Directive ▸ Where a line holds the word "Control", copy that line from the data below.

Provided records ▸

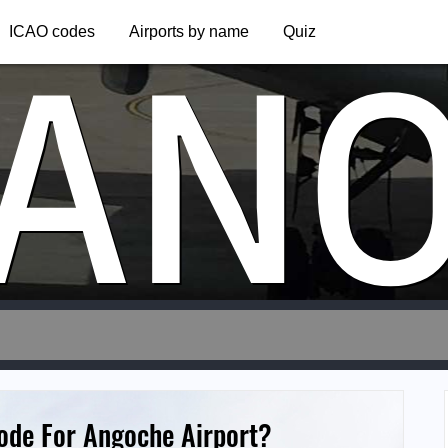
AN
ICAO codes
Airports by name
Quiz
Code For Angoche Airport?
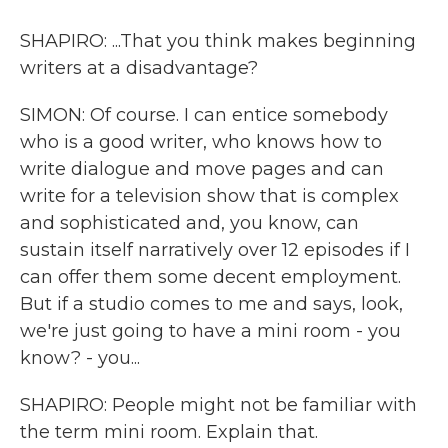
SHAPIRO: ...That you think makes beginning
writers at a disadvantage?
SIMON: Of course. I can entice somebody
who is a good writer, who knows how to
write dialogue and move pages and can
write for a television show that is complex
and sophisticated and, you know, can
sustain itself narratively over 12 episodes if I
can offer them some decent employment.
But if a studio comes to me and says, look,
we're just going to have a mini room - you
know? - you...
SHAPIRO: People might not be familiar with
the term mini room. Explain that.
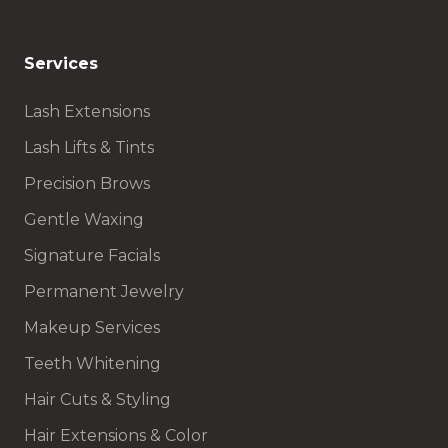
Services
Lash Extensions
Lash Lifts & Tints
Precision Brows
Gentle Waxing
Signature Facials
Permanent Jewelry
Makeup Services
Teeth Whitening
Hair Cuts & Styling
Hair Extensions & Color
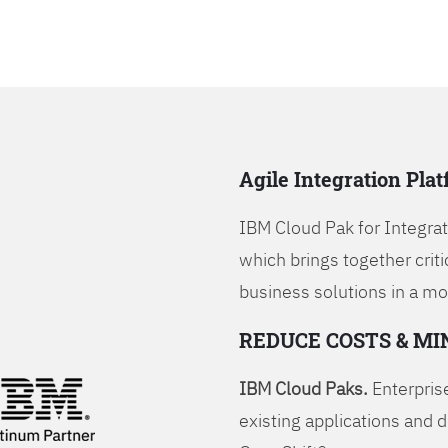
Agile Integration Pla
IBM Cloud Pak for Integrati
which brings together criti
business solutions in a mo
REDUCE COSTS & MI
IBM Cloud Paks.
Enterprise
existing applications and 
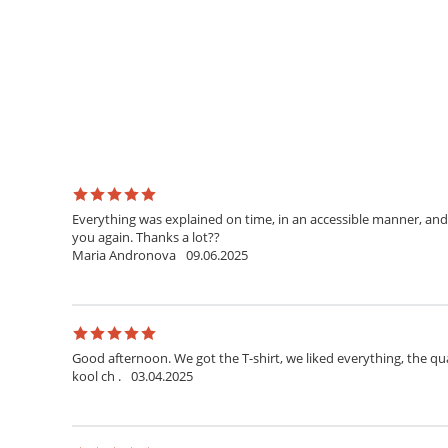
Everything was explained on time, in an accessible manner, and 
you again. Thanks a lot??
Maria Andronova
09.06.2025
Good afternoon. We got the T-shirt, we liked everything, the qua
kool ch .
03.04.2025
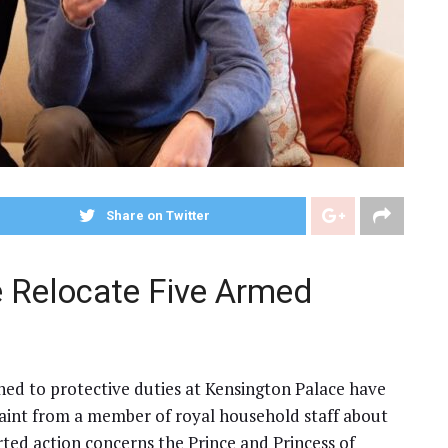
Share on Twitter
e Relocate Five Armed
gned to protective duties at Kensington Palace have
aint from a member of royal household staff about
ted action concerns the Prince and Princess of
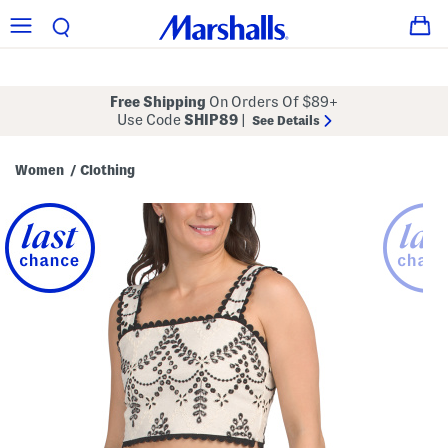
Free Shipping
On Orders Of $89+
Use Code
SHIP89
|
See Details
Women
Clothing
/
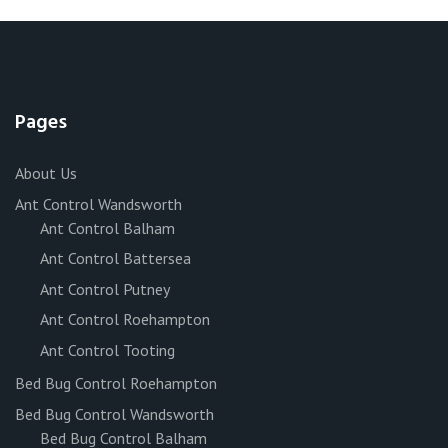
Pages
About Us
Ant Control Wandsworth
Ant Control Balham
Ant Control Battersea
Ant Control Putney
Ant Control Roehampton
Ant Control Tooting
Bed Bug Control Roehampton
Bed Bug Control Wandsworth
Bed Bug Control Balham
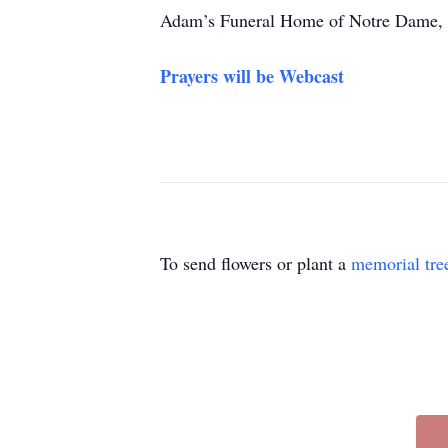
Adam’s Funeral Home of Notre Dame, M
Prayers will be Webcast
To send flowers or plant a
memorial tre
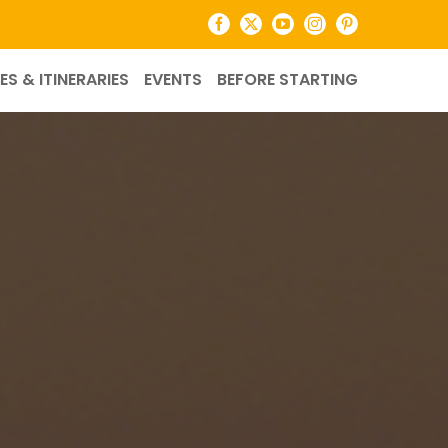
Facebook
X
YouTube
Instagram
Pinterest
ES & ITINERARIES
EVENTS
BEFORE STARTING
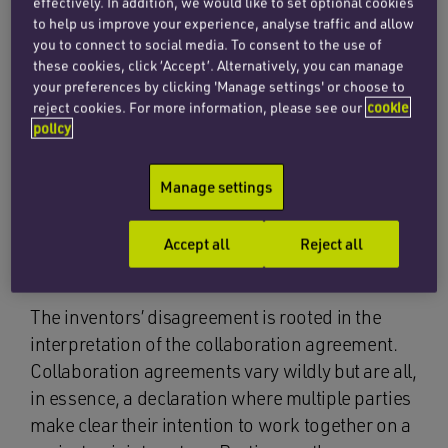
effectively. In addition, we would like to set optional cookies
paramount to ensure that differences in
to help us improve your experience, analyse traffic and allow
you to connect to social media. To consent to the use of
interpretation do not require the cost and
these cookies, click ‘Accept’. Alternatively, you can manage
expense of a court’s intervention as in this case,
your preferences by clicking 'Manage settings' or choose to
especially if the differences relate to valuable IP
reject cookies. For more information, please see our
cookie
policy
such as a patented invention.
Manage settings
The collaboration
Accept all
Reject all
agreement
The inventors’ disagreement is rooted in the
interpretation of the collaboration agreement.
Collaboration agreements vary wildly but are all,
in essence, a declaration where multiple parties
make clear their intention to work together on a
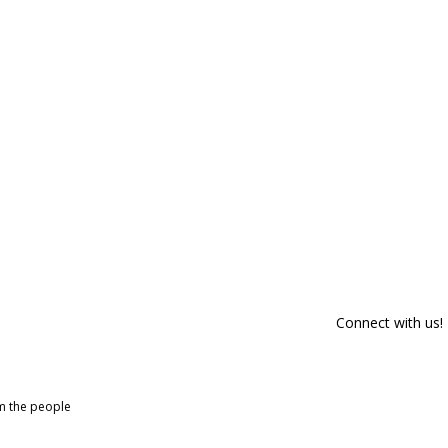
Connect with us!
om the people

Response area ▸
Ant Control Wandsworth
Ant Control Balham
Ant Control Battersea
Ant Control Putney
Ant Control Roehampton
Ant Control Tooting
Bed Bug Control Roehampton
Bed Bug Control Wandsworth
Bed Bug Control Balham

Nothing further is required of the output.